[A run of records]
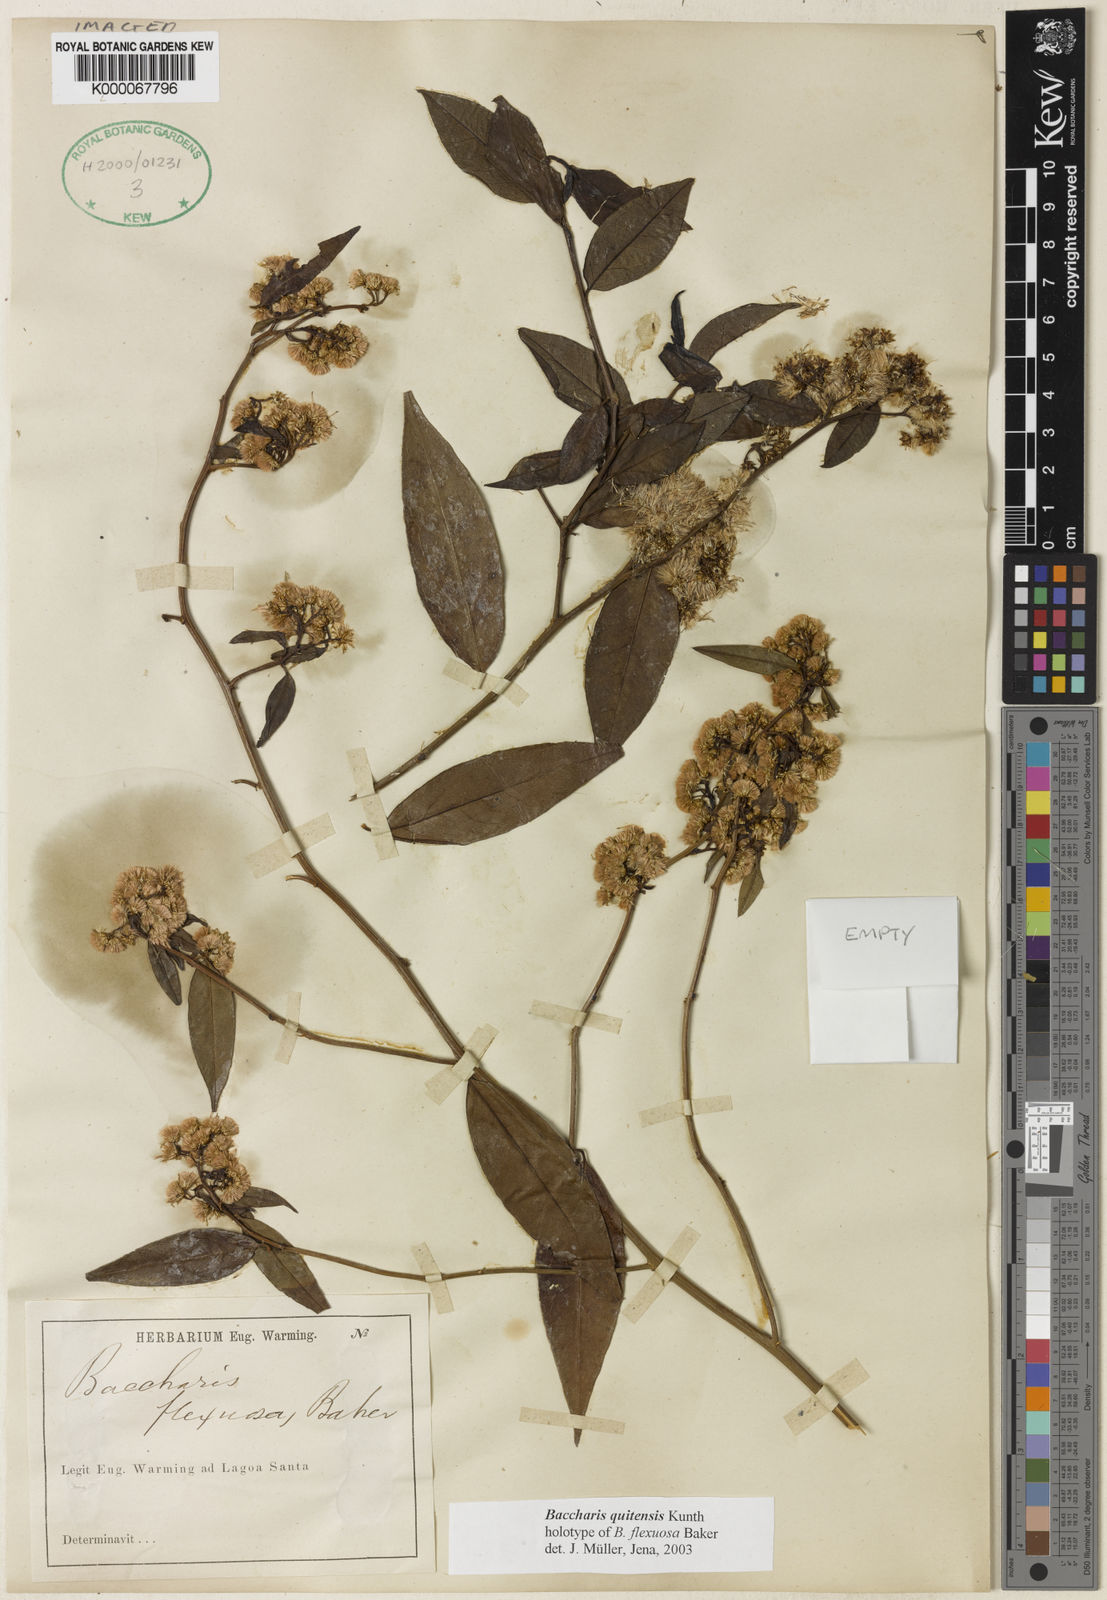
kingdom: Plantae
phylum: Tracheophyta
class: Magnoliopsida
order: Asterales
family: Asteraceae
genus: Baccharis
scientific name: Baccharis quitensis
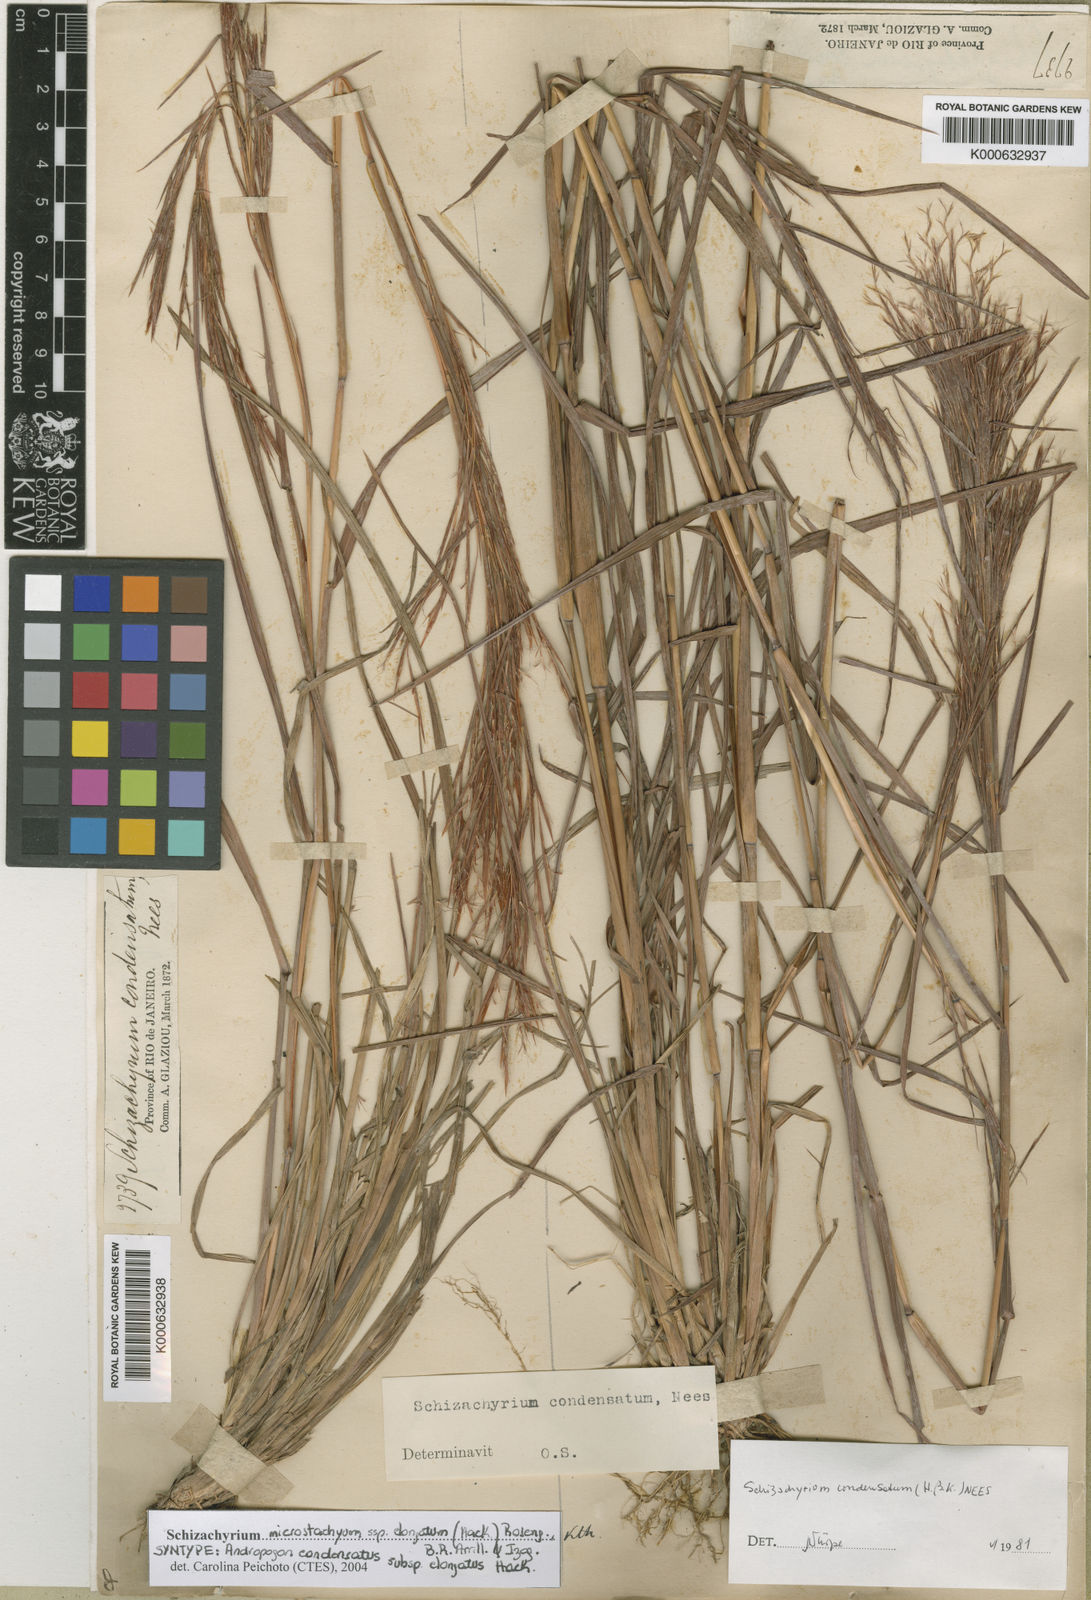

# [Exercise prompt]
Lay out every line of the data above as a Markdown table with the columns Row and Line, numbering each line and skipping blank ones. Omit the pictures.

# [Worked answer]
| Row | Line |
|---|---|
| 1 | kingdom: Plantae |
| 2 | phylum: Tracheophyta |
| 3 | class: Magnoliopsida |
| 4 | order: Asterales |
| 5 | family: Asteraceae |
| 6 | genus: Baccharis |
| 7 | scientific name: Baccharis quitensis |